PASSAGE TO READ
=== Begin Enclosure ===

Explanation 3: it's a new kind of dream I haven't had before. It felt very much to me as if I were telling myself a story. I do this fairly often when I'm awake — put myself into my characters' shoes and filter events through their mindset so I know what they'll do in the circumstances. Years of playing role-playing games means I can do this in an instant. If I'm writing fiction or scripts, I can switch characters between lines of dialogue in a trice, I don't have to psych myself up or anything. I'm now doing it in my sleep, but cutting out the middle man — me. I'm waking up with the alarm dreams because I need my conscious mind to decide whether this is OK or not. Hey, good thinking, subconscious mind! My answer is that it's not a good idea at the moment, because I don't immediately know it's a dream: it's too immersive. I only notice it's a dream when I spot a bug in it, which then disrupts the dream. If I were aware at the start that I was dreaming, then I could pre-empt or fix bugs on-the-fly without disruption. I also wouldn't feel so cheated when it turns out that the story was, er, all a dream. However, feel free to give it another try; now I know what you're doing I'll see if I can't recalibrate my dream-detection ability to pick it up. I've no idea how that will actually work, but hopefully a few more exposures to the experience will tune it in. The only danger is that I dream a dream with no bugs in it, so never realise it was a dream, and wake up believing it really happened. Better keep those alarms ready, then, just in case.

=== End Enclosure ===

WHAT IS REQUIRED
Render into French this sentence from the passage on dreaming: "Years of playing role-playing games means I can do this in an instant." The listing after this passage plays no part in the work.

SOURCE MATERIAL
=== Begin Enclosure ===

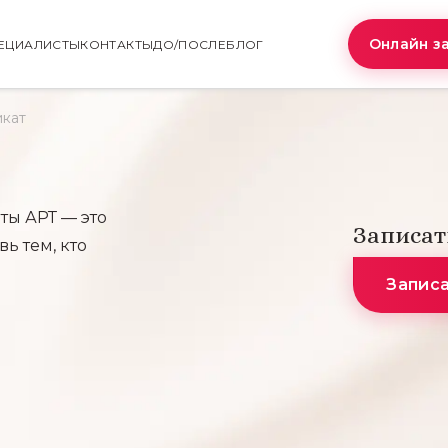
Онлайн з
ЕЦИАЛИСТЫ
КОНТАКТЫ
ДО/ПОСЛЕ
БЛОГ
кат
ты АРТ — это
Записат
ь тем, кто
Запис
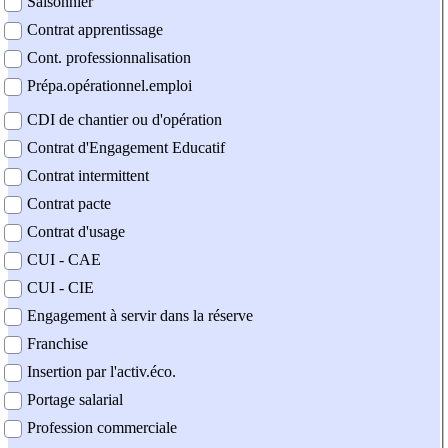
Saisonnier
Contrat apprentissage
Cont. professionnalisation
Prépa.opérationnel.emploi
CDI de chantier ou d'opération
Contrat d'Engagement Educatif
Contrat intermittent
Contrat pacte
Contrat d'usage
CUI - CAE
CUI - CIE
Engagement à servir dans la réserve
Franchise
Insertion par l'activ.éco.
Portage salarial
Profession commerciale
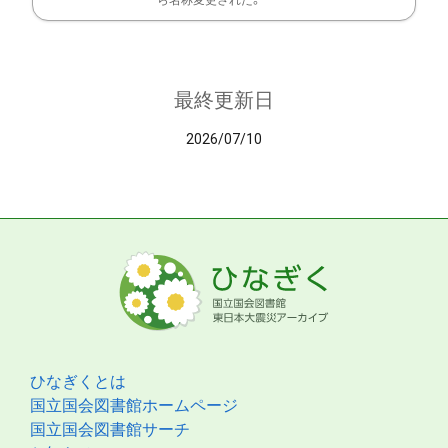
ら名称変更された。
最終更新日
2026/07/10
ひなぎくとは
国立国会図書館ホームページ
国立国会図書館サーチ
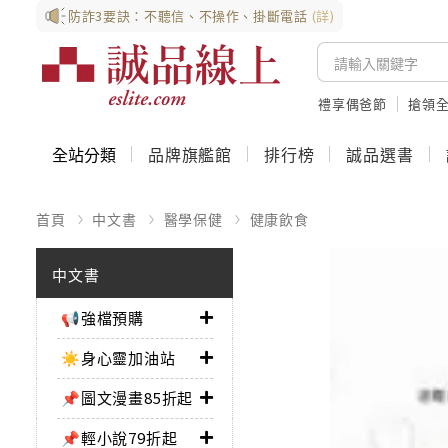
防詐3要訣：不聽信、不操作、掛斷電話
(詳)
禮享偶爸節
搶領全
全站分類
品牌旗艦館
排行榜
誠品選書
首頁
中文書
醫學保健
健康飲食
中文書
📢強檔預購
☀️身心靈加油站
📌圖文漫畫85折起
📌輕小說79折起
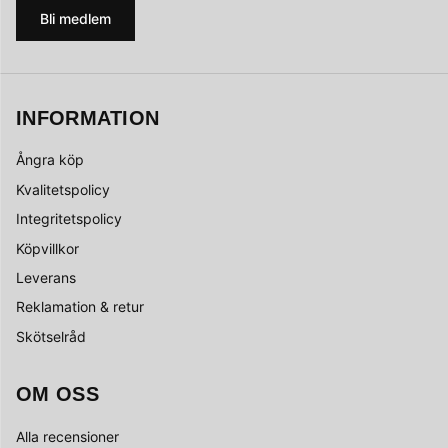
Bli medlem
INFORMATION
Ångra köp
Kvalitetspolicy
Integritetspolicy
Köpvillkor
Leverans
Reklamation & retur
Skötselråd
OM OSS
Alla recensioner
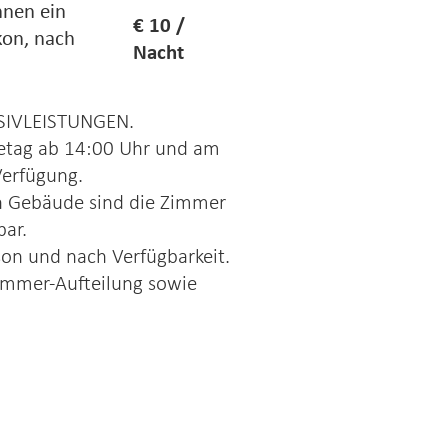
hnen ein
€ 10 /
kon, nach
Nacht
USIVLEISTUNGEN.
etag ab 14:00 Uhr und am
Verfügung.
en Gebäude sind die Zimmer
bar.
son und nach Verfügbarkeit.
Zimmer-Aufteilung sowie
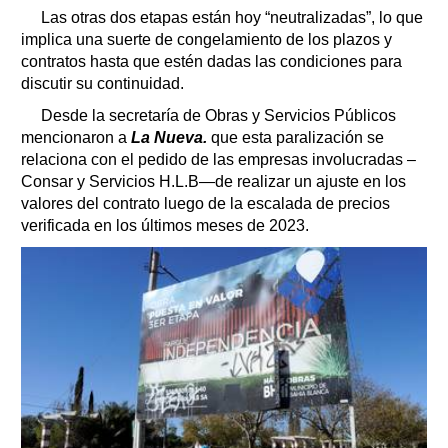
Las otras dos etapas están hoy “neutralizadas”, lo que
implica una suerte de congelamiento de los plazos y
contratos hasta que estén dadas las condiciones para
discutir su continuidad.
Desde la secretaría de Obras y Servicios Públicos
mencionaron a
La Nueva.
que esta paralización se
relaciona con el pedido de las empresas involucradas –
Consar y Servicios H.L.B—de realizar un ajuste en los
valores del contrato luego de la escalada de precios
verificada en los últimos meses de 2023.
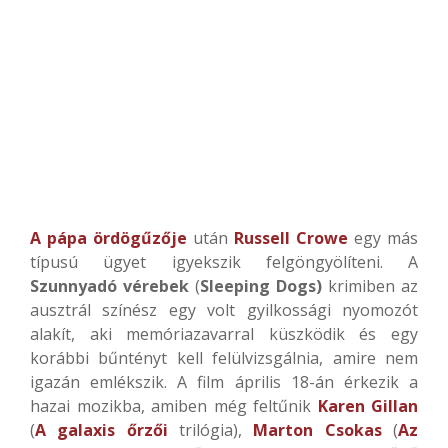
A pápa ördögűzője
után
Russell Crowe
egy más
típusú ügyet igyekszik felgöngyölíteni. A
Szunnyadó vérebek
(
Sleeping Dogs)
krimiben az
ausztrál színész egy volt gyilkossági nyomozót
alakít, aki memóriazavarral küszködik és egy
korábbi bűntényt kell felülvizsgálnia, amire nem
igazán emlékszik. A film április 18-án érkezik a
hazai mozikba, amiben még feltűnik
Karen Gillan
(
A galaxis őrzői
trilógia),
Marton Csokas
(
Az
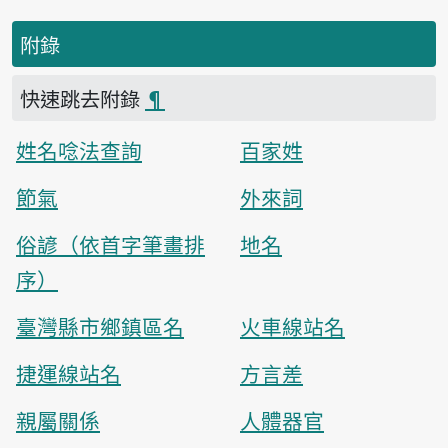
附錄
快速跳去附錄
¶
姓名唸法查詢
百家姓
節氣
外來詞
俗諺（依首字筆畫排
地名
序）
臺灣縣市鄉鎮區名
火車線站名
捷運線站名
方言差
親屬關係
人體器官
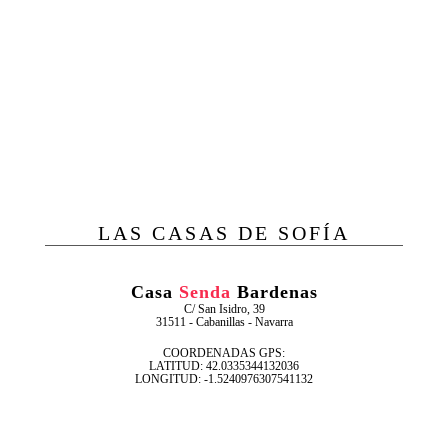
LAS CASAS DE SOFÍA
Casa
Senda
Bardenas
C/ San Isidro, 39
31511 - Cabanillas - Navarra
COORDENADAS GPS:
LATITUD: 42.0335344132036
LONGITUD: -1.5240976307541132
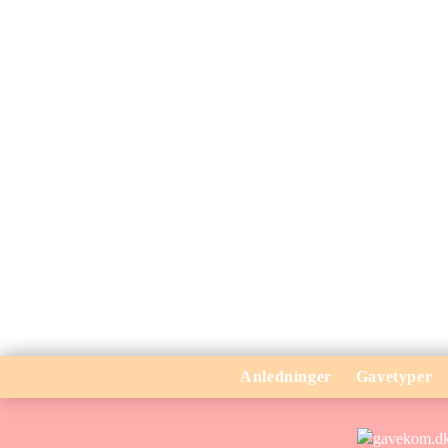
Anledninger
Gavetyper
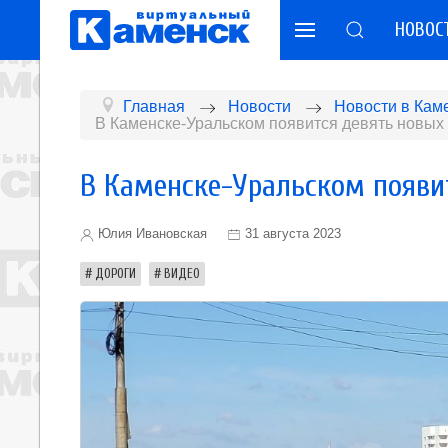
НОВОС
Главная
Новости
Новости в Кам
В Каменске-Уральском появится девять новы
В Каменске-Уральском появи
Юлия Ивановская
31 августа 2023
ДОРОГИ
ВИДЕО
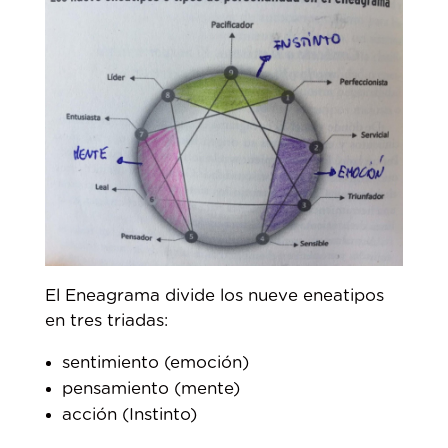
El Eneagrama divide los nueve eneatipos
en tres triadas:
sentimiento (emoción)
pensamiento (mente)
acción (Instinto)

=== End Enclosure ===

COMPLETED TASK
Des années passées à jouer à des jeux de rôle font que je peux le faire en un instant.